Search code examples
mergepartitioningazure-data-explorer

Why is extents with the same partition metadata not merging in Azure Data Explorer


I am optimizing a database with a string based (hashed) and time based (uniform) partitioning policy. To optimize query performance, I am investigating the setting "MaxPartitionCount" for the hash partition key (https://learn.microsoft.com/en-us/azure/data-explorer/kusto/management/partitioningpolicy).

When choosing the default setting of 128 bins, I end up getting 128*2 extents per each uniform range datetime partition. I would expect to only get 128 extents per each uniform range datatime partiton as each pair of extents with the same partition metadata satisfy the conditions to merge, set by the merge and sharding policy. Any suggestion why this is the case?

Minimal example where I only use uniform range partitioning policy and small part of our dataset:

Partitioning policy:

  "EffectiveDateTime" : "1970-01-01T00:00:00",
  "PartitionKeys": [
    {
      "ColumnName": "timestamp",
      "Kind": "UniformRange",
      "Properties": {
        "Reference": "1970-01-01T00:00:00",
        "RangeSize": "01.00:00:00",
        "OverrideCreationTime": true
      }
    }

In this case I get two extents per day, as seen in the numbers below where sizes are in bytes.

OriginalSize ExtentSize CompressedSize RowCount MaxCreatedOn Column B
87058761 8022944 7932142 838350 2023-10-26T23:52:30Z 2023-10-26T07:10:00Z
720604715 60644931 59245697 6920424 2023-10-26T23:59:50Z 2023-10-26T00:00:00Z

Comparing the numbers to the merge policy shown below i dont understand why these two extents don't merge?

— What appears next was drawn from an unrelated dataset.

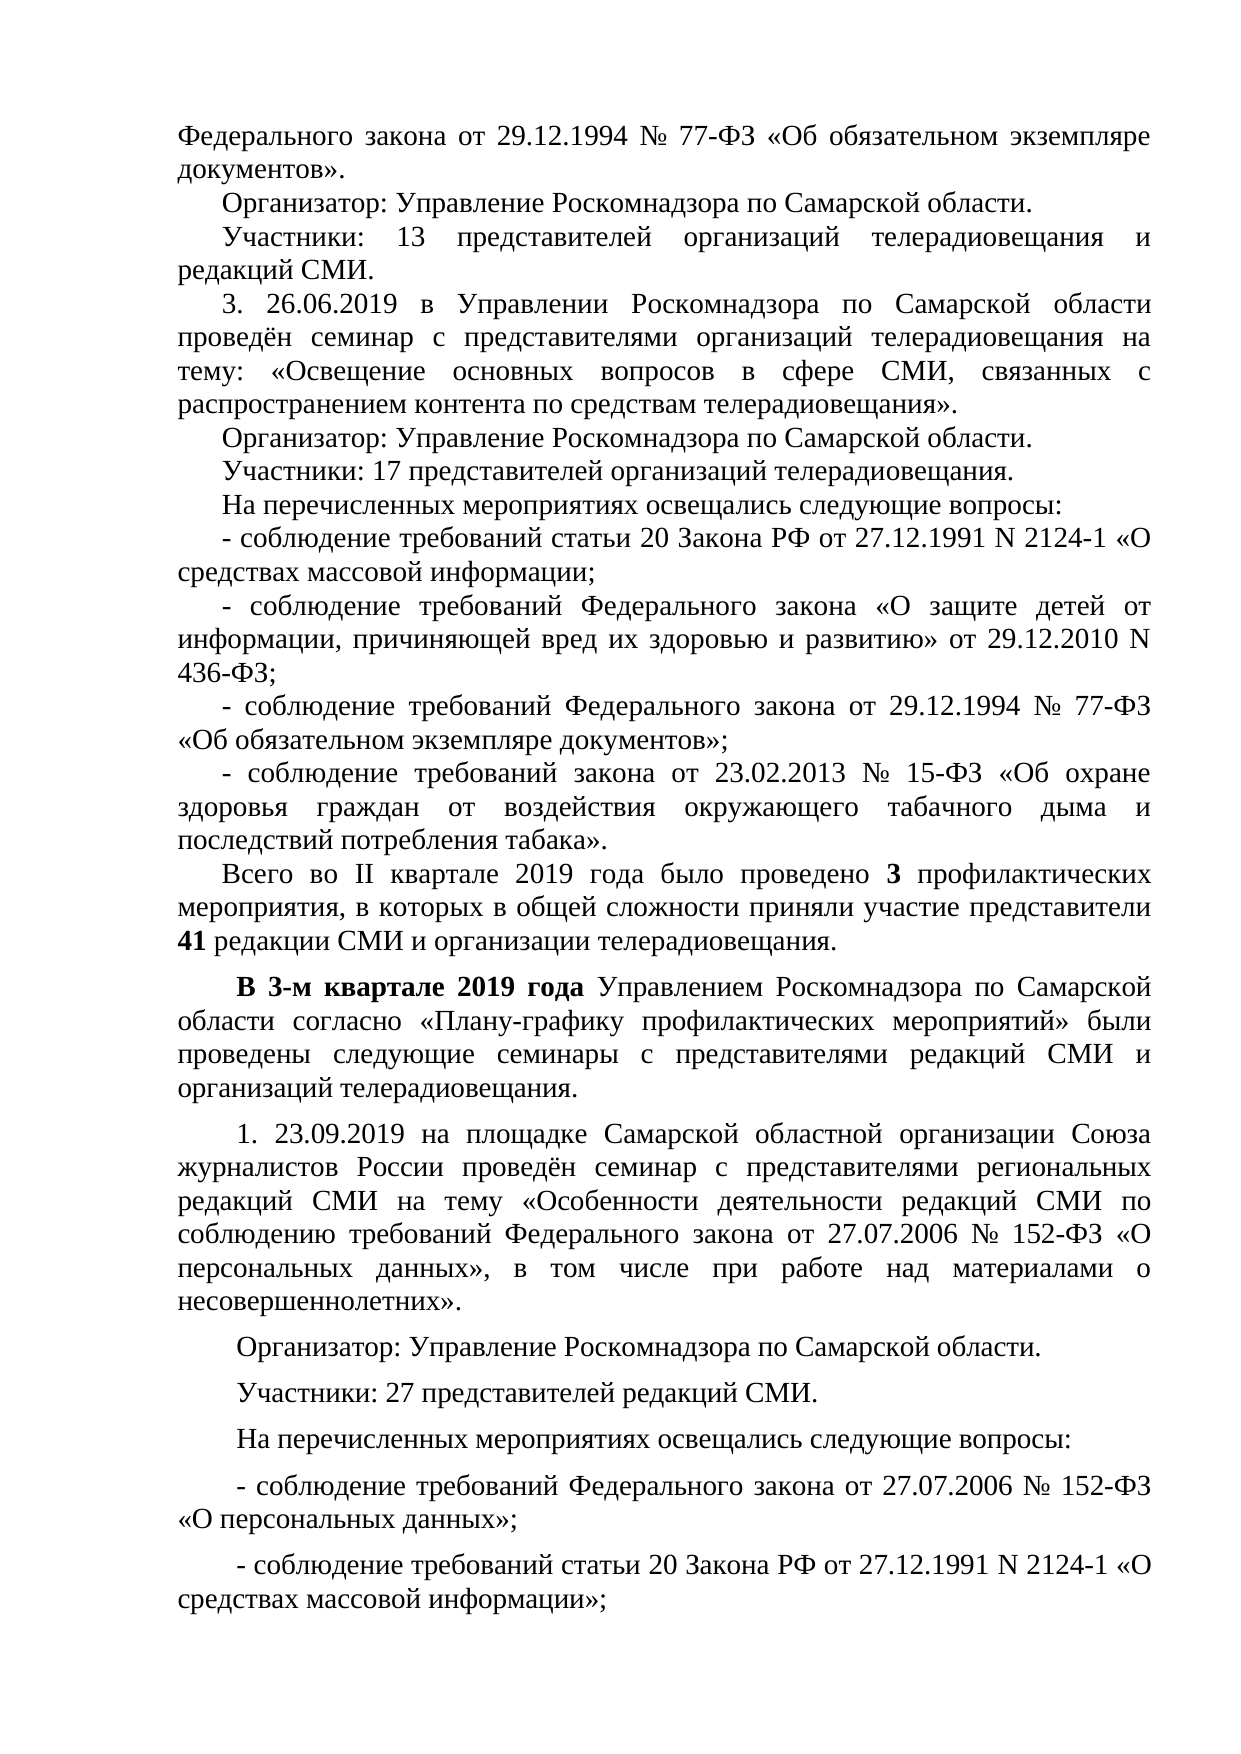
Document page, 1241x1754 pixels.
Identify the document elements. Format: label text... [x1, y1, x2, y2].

  "RowCountUpperBoundForMerge": 16000000,
  "OriginalSizeMBUpperBoundForMerge": 30000,
  "MaxExtentsToMerge": 100,
  "LoopPeriod": "01:00:00",
  "MaxRangeInHours": 48,
  "AllowRebuild": true,
  "AllowMerge": true,
  "Lookback": {
    "Kind": "All",
    "CustomPeriod": null
  },
  "ShardEngineMaxExtentSizeInMb": 8192,

Solution

  • the constraints for whether or not 2 shards can be merged together are partially controlled by documented policies (e.g. sharding & merge), however there are additional ones that are internal to the system and are not documented nor contractual.

    but, surely, the shards being in the same partition and aligning with values in the sharding & merge policies isn't sufficient, i.e. these aren't the only constraint (as your question implies your expectation is).